>> Start SOURCE DATA
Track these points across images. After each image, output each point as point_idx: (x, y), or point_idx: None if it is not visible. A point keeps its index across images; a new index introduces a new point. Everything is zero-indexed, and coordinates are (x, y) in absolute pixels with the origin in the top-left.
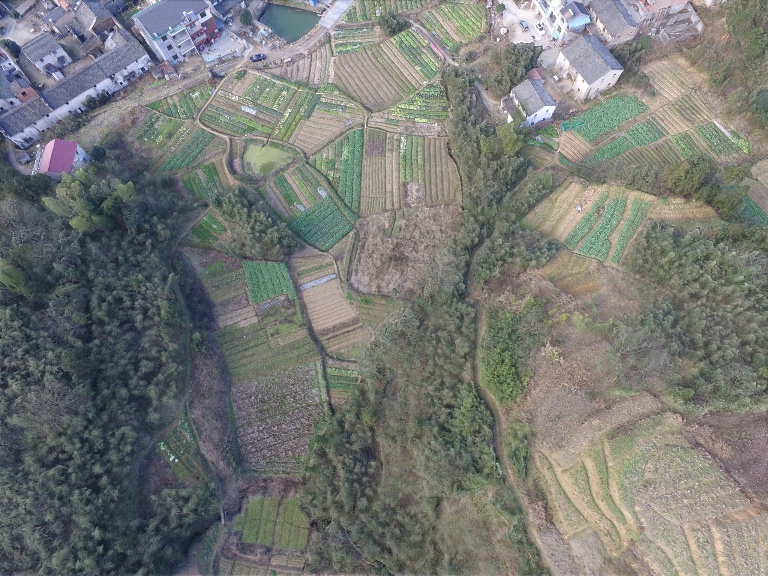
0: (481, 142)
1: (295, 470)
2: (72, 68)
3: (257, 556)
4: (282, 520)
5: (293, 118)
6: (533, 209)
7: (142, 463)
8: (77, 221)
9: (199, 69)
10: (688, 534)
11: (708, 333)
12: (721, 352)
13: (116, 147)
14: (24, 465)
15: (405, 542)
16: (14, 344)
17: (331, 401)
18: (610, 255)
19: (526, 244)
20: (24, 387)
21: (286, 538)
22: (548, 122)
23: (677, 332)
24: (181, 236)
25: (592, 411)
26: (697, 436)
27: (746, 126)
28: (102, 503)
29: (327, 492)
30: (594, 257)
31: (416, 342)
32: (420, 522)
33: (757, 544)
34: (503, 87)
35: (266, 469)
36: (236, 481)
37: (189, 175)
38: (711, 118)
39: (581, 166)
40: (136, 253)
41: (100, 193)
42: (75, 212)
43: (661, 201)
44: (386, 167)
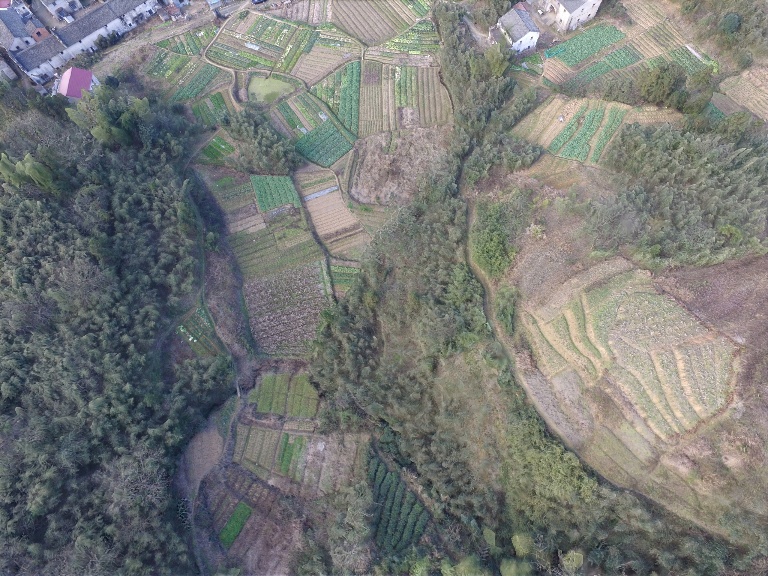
0: (470, 63)
1: (304, 352)
2: (82, 13)
3: (271, 421)
4: (293, 393)
5: (294, 53)
6: (519, 123)
7: (164, 343)
8: (98, 130)
9: (204, 11)
10: (654, 359)
11: (675, 208)
12: (686, 219)
13: (128, 81)
14: (59, 332)
15: (405, 400)
16: (45, 233)
17: (335, 294)
18: (589, 156)
19: (513, 150)
20: (56, 268)
21: (297, 407)
22: (533, 50)
23: (648, 208)
24: (192, 155)
25: (571, 273)
26: (664, 285)
27: (715, 49)
28: (131, 366)
29: (334, 364)
30: (575, 159)
31: (413, 233)
32: (419, 382)
33: (713, 360)
34: (490, 19)
35: (277, 352)
36: (250, 361)
37: (197, 104)
38: (683, 43)
39: (564, 87)
40: (152, 165)
41: (118, 106)
42: (96, 122)
43: (636, 109)
44: (382, 94)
>> End SOURCE DATA
Return all of the lines above word for word, but leave the pictures out.

Track these points across images. After each image, output each point as point_idx: (x, y), or point_idx: None if it is not visible. A point keeps its index across images; a new index introduces a new point. Everything is zero-indexed, and coordinates are (x, y) in absolute pixels with the origin in the top-left.
0: (481, 142)
1: (295, 470)
2: (72, 68)
3: (257, 556)
4: (282, 520)
5: (293, 118)
6: (533, 209)
7: (142, 463)
8: (77, 221)
9: (199, 69)
10: (688, 534)
11: (708, 333)
12: (721, 352)
13: (116, 147)
14: (24, 465)
15: (405, 542)
16: (14, 344)
17: (331, 401)
18: (610, 255)
19: (526, 244)
20: (24, 387)
21: (286, 538)
22: (548, 122)
23: (677, 332)
24: (181, 236)
25: (592, 411)
26: (697, 436)
27: (746, 126)
28: (102, 503)
29: (327, 492)
30: (594, 257)
31: (416, 342)
32: (420, 522)
33: (757, 544)
34: (503, 87)
35: (266, 469)
36: (236, 481)
37: (189, 175)
38: (711, 118)
39: (581, 166)
40: (136, 253)
41: (100, 193)
42: (75, 212)
43: (661, 201)
44: (386, 167)
0: (470, 63)
1: (304, 352)
2: (82, 13)
3: (271, 421)
4: (293, 393)
5: (294, 53)
6: (519, 123)
7: (164, 343)
8: (98, 130)
9: (204, 11)
10: (654, 359)
11: (675, 208)
12: (686, 219)
13: (128, 81)
14: (59, 332)
15: (405, 400)
16: (45, 233)
17: (335, 294)
18: (589, 156)
19: (513, 150)
20: (56, 268)
21: (297, 407)
22: (533, 50)
23: (648, 208)
24: (192, 155)
25: (571, 273)
26: (664, 285)
27: (715, 49)
28: (131, 366)
29: (334, 364)
30: (575, 159)
31: (413, 233)
32: (419, 382)
33: (713, 360)
34: (490, 19)
35: (277, 352)
36: (250, 361)
37: (197, 104)
38: (683, 43)
39: (564, 87)
40: (152, 165)
41: (118, 106)
42: (96, 122)
43: (636, 109)
44: (382, 94)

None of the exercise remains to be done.